In my previous post, I finished with a very brief criticism of using AI to replace the traditional search using Google or similar. The unreliability of AI is a popular topic at the moment – I read ‘Weapons of Math Destruction‘ by Cathy O’Neil not long after it was published, and there are now many more books and journal articles covering the subject. The best way for me to explain my reservations is it terms of my own research. I am trying to uncover the topics discussed by teacher bloggers, and to see if the things they talk about have changed over time. To do this, I’ve harvested many thousands of posts, and am using algorithms to help me categorise them.
There are different approaches to this, but one of the most straightforward is to use a word count. Basically, the words that appear most frequently in a text probably indicate the topic being discussed. However, the first step is to reduce the words used in the entire corpus – ‘noise’ words like ‘and’, ‘but’, ‘so’. I can also go on to remove other words that don’t appear to be adding any value – in the case of teacher blogs, this might be ‘thing’, ‘year’ or ‘week’. But every time I remove a word, there is a ripple effect across the entire corpus that I cannot see and evaluate because the set of data is too large to trawl through manually. I am blind, and can only accept the results the algorithm presents me with. If we can accept that leaving AI to trawl through publications and deliver the ones we have said we want to us, knowing that there may be some it has missed and be prepared to re-train the AI or run a ‘traditional’ search from time to time, then fine. But we cannot trust the AI entirely. Even if it provides two lists – the one it is confident we want (i.e. the one with the best probability scores), and a second list of ‘maybes’ (with lower probability scores) and, by picking some items from the second list we help it to ‘learn’, we still need to be mindful that the paper with the lowest probability score may be just what we were looking for. AI doesn’t yet understand language, it can only turn words into scores.
Secondly, I referred to using social networks to reveal communities of interest. I was hoping to do this with a good example from the Art world, but here my domain knowledge is lacking and it would take me more time to identify some key names. It’s worth mentioning here that ‘key names’ doesn’t necessarily mean ‘top names’. It’s my experience that the people at the top of their field don’t have time to dabble with social media or write blogs, but they DO publish papers and write journal articles, both of which are discoverable. Just to run ahead for a moment, the one young artist I did pick up on, Alannah Cooper, uses Instagram. The problem with Instagram is that it’s owned by Facebook and is a ‘closed shop’ for researchers. Nevertheless, the URL can be recorded.

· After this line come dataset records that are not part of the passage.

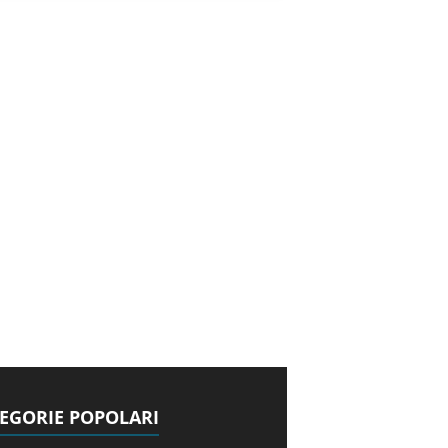
EGORIE POPOLARI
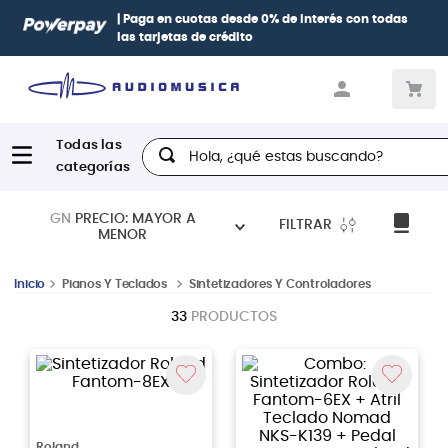
| Paga en cuotas
desde 0% de interés
con todas
las tarjetas de crédito
Hola, ¿qué estas buscando?
GN
PRECIO: MAYOR A
FILTRAR
MENOR
Pianos Y Teclados
Sintetizadores Y Controladores
33
PRODUCTOS
Roland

Anyway, to return to Social Media, in order to construct an example of how straightforward it can be to extract a network, I chose to use Twitter and searched using a phrase that has been doing the rounds recently ‘flattening the grass’. It refers to an Edu-Twitter ‘scandal’ about a school who give students a very stern talking to in assembly, possibly even calling out the names of individual students who need to stop mucking about and actually do some work. Or words to that effect. It caused a bit of a storm, and was picked up by TES. The graph generated from the results is shown here. I’ve also included a graphic below, which is a bit small I know, but if you want to download the original file and zoom in for a better look it’s also here.

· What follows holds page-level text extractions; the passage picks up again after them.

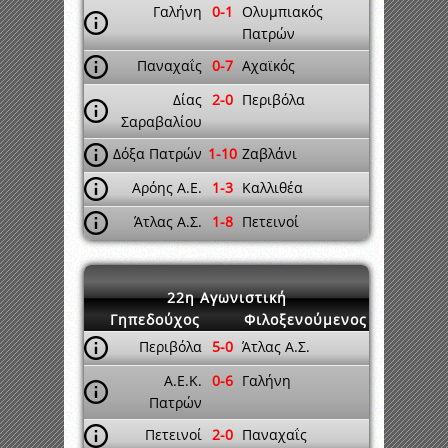
Γαλήνη
0-1
Ολυμπιακός
Πατρών
Παναχαΐς
0-7
Αχαϊκός
Δίας
2-0
Περιβόλα
Σαραβαλίου
Δόξα Πατρών
1-10
Ζαβλάνι
Αρόης Α.Ε.
1-3
Καλλιθέα
Άτλας Α.Σ.
1-8
Πετεινοί
22η Αγωνιστική
Γηπεδούχος
Φιλοξενούμενος
Περιβόλα
5-0
Άτλας Α.Σ.
Α.Ε.Κ.
0-6
Γαλήνη
Πατρών
Πετεινοί
2-0
Παναχαΐς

The grouping algorithm behind this has made clusters based on their links with one another. The core cluster is Group 1, with smaller groups and unconnected accounts shown on the right. Profile information is also collected, and I could have removed everyone who didn’t identify as a teacher. However, not everyone discloses their profession, and as this is ‘my’ community I recognise one or two names that don’t immediately declare themselves to be Educators. The top influencers are the TES, and Paul Garvey (Groups 2 and 1) – the TES because they published the story (which broke originally on Twitter a week or so before) and Paul because he’s been actively engaged in any debate that centres around discipline and behaviour management.
Using my personal access to Twitter does restrict the number of results I can get (and producing a graph draws heavily on the processing power of my laptop, even though it’s quite a high specification) but the University of Southampton has its own access to the Twitter stream and bigger and better things could be produced. As well as the graph, I now have a collection of Twitter IDs, links to individuals web sites and blog URLs, and other data such as any hashtags used. All of this data can be used to expand the network and extract other members of the community. It is also entirely possible that, as well as being able to discover the public writings of artists and designers, photographic evidence of their work would also be revealed if they have provided it.
What we won’t get, of course, is people who don’t use social media in any form, but we may still pick up names that can be linked back to publications.
To finish then, let me summarise these last two posts thus: the Arts deserve their own ‘Web of…’ to support their work, improve funding, and highlight the work of outstanding individuals in the field; wherever possible this should include examples of work (or work in progress) recorded digitally; writing (and images) by the artist/designer posted on the Web can represent a powerful archive for the community and the work of future historians and curators and should be documented in some way; AI has some potential to improve the way we search for artefacts; tools from computer science can be usefully deployed in the search and gather process.